[Excerpt to read Boundary: Start]
Photography sessions with professional photographers can be expensive and time consuming, but are well worth the effort. Branding has become an important factor for any company’s success and how you appeal to your audience is the key. Portraying the right image through photography can sometimes be daunting, if your not experienced. If you are interested in hiring a professional photographer and director for product, portrait, advertising, event or an office/group situation, these few pointers can help you get the most from your session:
- Office or Group Setting Photography. Ask the participants to bring a change of clothing to get more than one situation, just make sure it’s a different color than the first outfit. Women may also consider wearing their hair a different way when changing their clothing so it seems like a different day. Men can simply change their tie and jacket if it’s a scene from the waist up. Look at some examples of office situations by perusing an online photo stock company and send them to your photographer ahead of time so she/he will know what you are thinking. Better yet, ask your art director to do it for you after you have established your company or personal brand image.
- Product Photography. Determine, ahead of time, the type of environment that would be best for the product. What will it be used for – advertising or package design? Will an in-use visual be better or would featuring the product with a soft background be preferred? I always think it’s a good idea to do both. Answering these questions in advance can save you from last minute scrambling for backdrops and models. Discuss the color of the backdrop with your art director and photographer to ensure that it will enhance the product. Leaving it up to the photographer alone may leave you disappointed. Most photographers bring two standard backgrounds, grey and blue.
- Portrait Photography. If the subject of the portrait has not met the photographer in advance of the photo session, ask them to send the photographer a link to the their social media page so they know what the person looks like. advise them on the best choice of clothing for their skin tone. If you are art directing the shoot and the person is not on social media, ask them to forward a photo to you. If it’s a corporate setting, advise them on dressing appropriately for their profession and wearing their favorite dress or suit that is also comfortable and flattering. People tend to relax more in clothing that makes them feel good about themselves. Suggest that they bring a different color jacket with them, just in case the outfit they chose isn’t working well. I have even looked through people’s closets to choose the best colors and clothing for the shoot. If the subject of the photo session has a blemish or birthmark, do not assume that they want it removed. Ask them, privately, if they would like any Photoshop work done, but don’t call attention to it, as they may be fond of their mark.
[Excerpt to read Boundary: End]
[Data segment Boundary: Start]
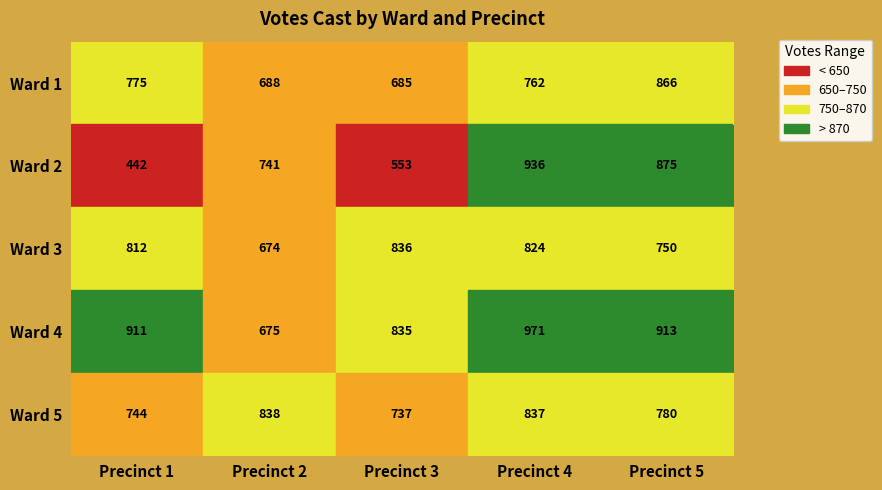

True or false: Ward 2 has a value of 936 at Precinct 4.

True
[Data segment Boundary: End]
Instructions to follow: Could you copy the photography tips from "- Product Photography." to "grey and blue.", substituting "white" for "grey"?

Exercise response:
- Product Photography. Determine, ahead of time, the type of environment that would be best for the product. What will it be used for – advertising or package design? Will an in-use visual be better or would featuring the product with a soft background be preferred? I always think it’s a good idea to do both. Answering these questions in advance can save you from last minute scrambling for backdrops and models. Discuss the color of the backdrop with your art director and photographer to ensure that it will enhance the product. Leaving it up to the photographer alone may leave you disappointed. Most photographers bring two standard backgrounds, white and blue.